From the encounter with Nagawa, she changed her diet to exclude all dairy products, red meats, sweet beverages and wheat based foods. From this, she is able to get a little relief from the pain but wishes she could be productive.

“I wish I could be pain free and take care of myself. I even quit my job because I am in pain all the time. I cannot work and yet I need money. I was told that I need surgery but the doctors in Uganda cannot manage my condition,” she says.

She has to travel to Kenya where surgery is likely to cost me about Shs40m.

“But I even do not know where to start from. I have been drained financially and have engaged all relatives I could think about. I do not know where else to go for support,” she pleads.

How it started

As an adolescent, when Nakato started having her menstruation period.

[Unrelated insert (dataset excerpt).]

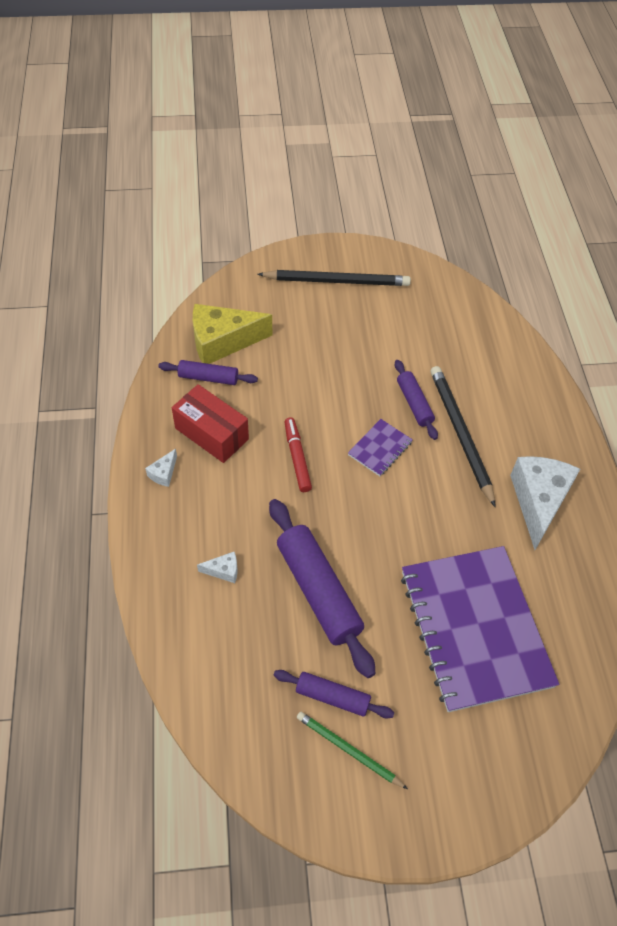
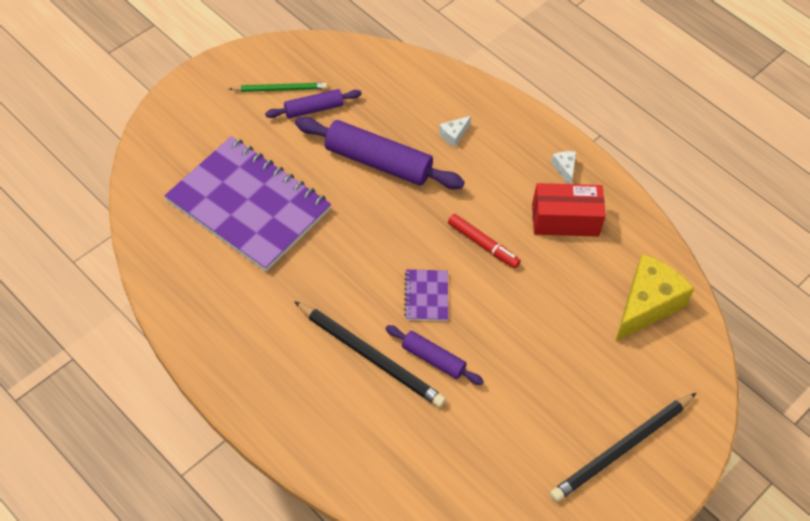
camera: 140 degrees right, 0 degrees up
(208, 378) = (620, 263): purple rolling pin -> none
(538, 501) = (261, 337): white cheese -> none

Then, diclorofenac had just been introduced on the market and she would take several tablets to relieve the pain but still she would not go to school because of the pain and vomiting that accompanied the period. There are times she missed her periods and she would be very happy because then she would be able to attend school for as long as she did not get the period and the pain associated with them. Many people would tell her that she would stabilise when she grows older or after giving birth. As a teenager, life was not easy for her when she lost her mother.

“I did not know much about my father so after my mother’s demise; I lived at my maternal uncle’s place that only had boys so I was not free to share with him what I was going through.”

She has lived with this pain since she turned 13 years.

Endometriosis. A disorder in which tissue that normally lines the uterus grows outside the uterus. With endometriosis, the tissue can be found on the ovaries, fallopian tubes or the intestines.

The most common symptoms are pain and menstrual irregularities. Effective treatments, such as hormones and excision surgery, are available.